More on Prematurity
| Peter Klein |
We noted before some work on prematurity, the phenomenon in which scientific discoveries are initially resisted because they lie too far outside the mainstream consensus.
Here is a paper — appropriately enough, not yet published — listing discoveries resisted, and scientific papers rejected, even though their authors would go on to win Nobel prizes for these same discoveries. (HT: Bayesian Heresy.) All the examples are from the hard sciences, but I was reminded of Joshua Gans and George Shepherd’s “How Are the Mighty Fallen: Rejected Classic Articles by Leading Economists” (Journal of Economic Perspectives, Winter, 1994). Akerlof’s “Market for Lemons” was rejected by three journals before the QJE agreed to publish it in 1970. Robert Lucas’s “Expecations and the Neutrality of Money” (1972) was dismissed by the AER as too technical. William Sharpe’s 1964 paper introducing the CAPM model was rejected by the Journal of Finance because of its “preposterous” assumption that investors share common beliefs (a new set of editors subsequently accepted a revised version). There are many other examples.

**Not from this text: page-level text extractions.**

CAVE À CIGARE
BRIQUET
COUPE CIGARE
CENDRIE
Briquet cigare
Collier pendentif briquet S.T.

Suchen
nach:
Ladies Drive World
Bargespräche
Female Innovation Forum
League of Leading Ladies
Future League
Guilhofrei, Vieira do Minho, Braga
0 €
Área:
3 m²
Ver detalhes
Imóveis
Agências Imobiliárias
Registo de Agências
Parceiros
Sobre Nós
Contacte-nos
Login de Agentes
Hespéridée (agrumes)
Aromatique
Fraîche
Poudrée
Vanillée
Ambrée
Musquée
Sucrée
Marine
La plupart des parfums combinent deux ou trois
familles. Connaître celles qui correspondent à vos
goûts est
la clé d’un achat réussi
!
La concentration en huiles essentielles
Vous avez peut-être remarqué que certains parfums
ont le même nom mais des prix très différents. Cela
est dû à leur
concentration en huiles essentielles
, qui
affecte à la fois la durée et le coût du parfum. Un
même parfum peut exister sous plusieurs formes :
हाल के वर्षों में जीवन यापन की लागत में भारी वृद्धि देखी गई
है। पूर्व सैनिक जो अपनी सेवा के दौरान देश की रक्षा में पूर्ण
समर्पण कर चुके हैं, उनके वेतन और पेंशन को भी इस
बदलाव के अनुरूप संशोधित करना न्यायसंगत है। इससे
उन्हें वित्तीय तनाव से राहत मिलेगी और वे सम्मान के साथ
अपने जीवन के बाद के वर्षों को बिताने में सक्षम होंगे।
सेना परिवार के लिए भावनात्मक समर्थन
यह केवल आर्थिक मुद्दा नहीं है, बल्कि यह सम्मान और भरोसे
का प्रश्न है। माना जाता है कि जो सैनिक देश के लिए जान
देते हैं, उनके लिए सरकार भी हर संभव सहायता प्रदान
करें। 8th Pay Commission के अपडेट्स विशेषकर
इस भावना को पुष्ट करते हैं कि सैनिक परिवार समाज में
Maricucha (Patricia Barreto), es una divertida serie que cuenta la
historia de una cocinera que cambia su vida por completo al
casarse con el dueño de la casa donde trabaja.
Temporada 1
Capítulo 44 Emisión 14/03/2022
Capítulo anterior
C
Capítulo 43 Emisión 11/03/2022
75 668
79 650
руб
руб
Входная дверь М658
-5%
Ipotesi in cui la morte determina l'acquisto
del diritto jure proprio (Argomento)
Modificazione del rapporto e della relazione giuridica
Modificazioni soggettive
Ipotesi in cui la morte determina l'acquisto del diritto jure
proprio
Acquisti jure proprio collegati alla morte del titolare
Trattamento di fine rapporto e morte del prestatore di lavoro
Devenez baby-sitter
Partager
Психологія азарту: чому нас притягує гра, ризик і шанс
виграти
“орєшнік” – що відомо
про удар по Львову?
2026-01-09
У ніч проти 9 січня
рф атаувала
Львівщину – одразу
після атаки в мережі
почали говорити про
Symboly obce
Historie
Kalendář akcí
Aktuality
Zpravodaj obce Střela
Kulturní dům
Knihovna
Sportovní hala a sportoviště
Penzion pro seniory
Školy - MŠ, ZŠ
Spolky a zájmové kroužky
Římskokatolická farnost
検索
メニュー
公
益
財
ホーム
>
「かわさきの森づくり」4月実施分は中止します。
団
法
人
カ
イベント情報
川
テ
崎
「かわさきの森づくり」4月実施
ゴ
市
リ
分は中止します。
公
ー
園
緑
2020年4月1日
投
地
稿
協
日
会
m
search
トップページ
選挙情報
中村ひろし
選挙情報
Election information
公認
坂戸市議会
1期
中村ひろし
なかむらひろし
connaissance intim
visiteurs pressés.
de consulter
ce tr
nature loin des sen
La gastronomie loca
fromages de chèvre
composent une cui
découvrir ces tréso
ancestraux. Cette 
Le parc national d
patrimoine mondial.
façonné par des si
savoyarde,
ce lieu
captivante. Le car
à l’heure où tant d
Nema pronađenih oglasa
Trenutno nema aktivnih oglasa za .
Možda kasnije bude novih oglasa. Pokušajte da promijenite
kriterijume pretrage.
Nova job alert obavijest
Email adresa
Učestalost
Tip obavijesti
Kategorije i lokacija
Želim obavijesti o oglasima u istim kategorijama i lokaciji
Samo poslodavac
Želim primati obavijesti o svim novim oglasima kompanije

These stories are interesting, but I’m not sure they tell us much about the journal publication process, or scientific discovery, more generally. After all, there are surely many more examples of Type II error than these examples of Type I error — pick up the current issue of your favorite academic journal if you don’t believe me! Would a different system of peer review, or an alternative sociology of science, produce a better overall result?